Daniel Martyniuk z żoną wrócił do Polski. Niewiarygodne sceny na warszawskim lotnisku
Daniel Martyniuk i jego świeżo upieczona małżonka po nieoczekiwanym ślubie i egzotycznej podróży poślubnej nareszcie wrócili do Polski. Chwilę po wylądowaniu syna lidera Akcentu i jego wybrankę przyłapali paparazzi. Niestety na fotografiach widać, jak 34-latek ostentacyjnie ignoruje zasady obowiązujące na lotnisku...
Daniel Martyniuk nieoczekiwanie pochwalił się w mediach społecznościowych zdjęciami z egzotycznego wypadu na Bali, w którym towarzyszyła mu partnerka - Faustyna Jamiołkowska. Szybko wyszło na jaw, że egzotyczna eskapada zaplanowana była od dawna, a zakochani postanowili zorganizować tam ślub!
Sensacyjnymi informacjami byli zaskoczeni nawet Danuta i Zenon Martyniukowie, którzy utrzymywali, że ceremonia odbyła się w tajemnicy. Gdy dziennikarze serwisu Pudelek skontaktowali się z nimi, by pogratulować nowej synowej - małżonka gwiazdora disco polo ze zdziwieniem odparła, że nic nie wie o żadnym ślubie.
ZOBACZ KONIECZNIE: PILNE wieści z domu Kubackich. Żona Marta już oficjalnie potwierdziła
"Ale jakiego ślubu?! Mhm... Ja nic nie wiem" - odparła zdziwiona. Zenek Martyniuk z kolei ponoć w ogóle nie chciał komentować i szybko się rozłączył. Niedawno okazało się, że żona lidera Akcentu wiedziała o wszystkim dużo wcześniej i pomagała swoje przyszłej synowie w wyborze sukni weselnej.

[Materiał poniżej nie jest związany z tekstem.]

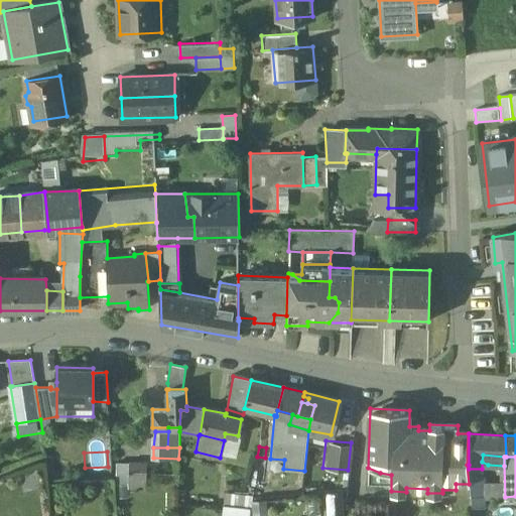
[(129,464),(118,464),(118,483),(128,483),(130,483),(129,477),(128,477),(129,464)]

"Nasi bliscy wiedzieli o ceremonii, moja mama, mama Daniela, moja przyjaciółka i siostra pomagały mi wybrać sukienkę - jednakże na naszą prośbę dochowali tajemnicy do końca" - mówiła w rozmowie z "Faktem" Faustyna.
W tym samym wywiadzie świeżo upieczona żona zapowiedziała, że to nie koniec świętowania: "Planujemy ceremonię w Polsce dla bliskich w moim rodzinnym mieście, Sierpcu"- dodała.
Syn Zenka Martyniuka i jego wybranka spędzili na Bali aż dwa tygodnie - zgodnie z wcześniejszymi planami połączyli wesele z podróżą poślubną. W końcu jednak wrócili do kraju - 3 listopada wylądowali w Warszawie.
Paparazzi przyłapali nowożeńców w hali przylotów. Na zdjęciach widać, jak Daniel Martyniuk kieruje swoje kroki do pobliskiego kiosku i kupuje papierosy. Chwilę potem, nie zważając na panujące zasady, pali w miejscu oznaczonym zakazem.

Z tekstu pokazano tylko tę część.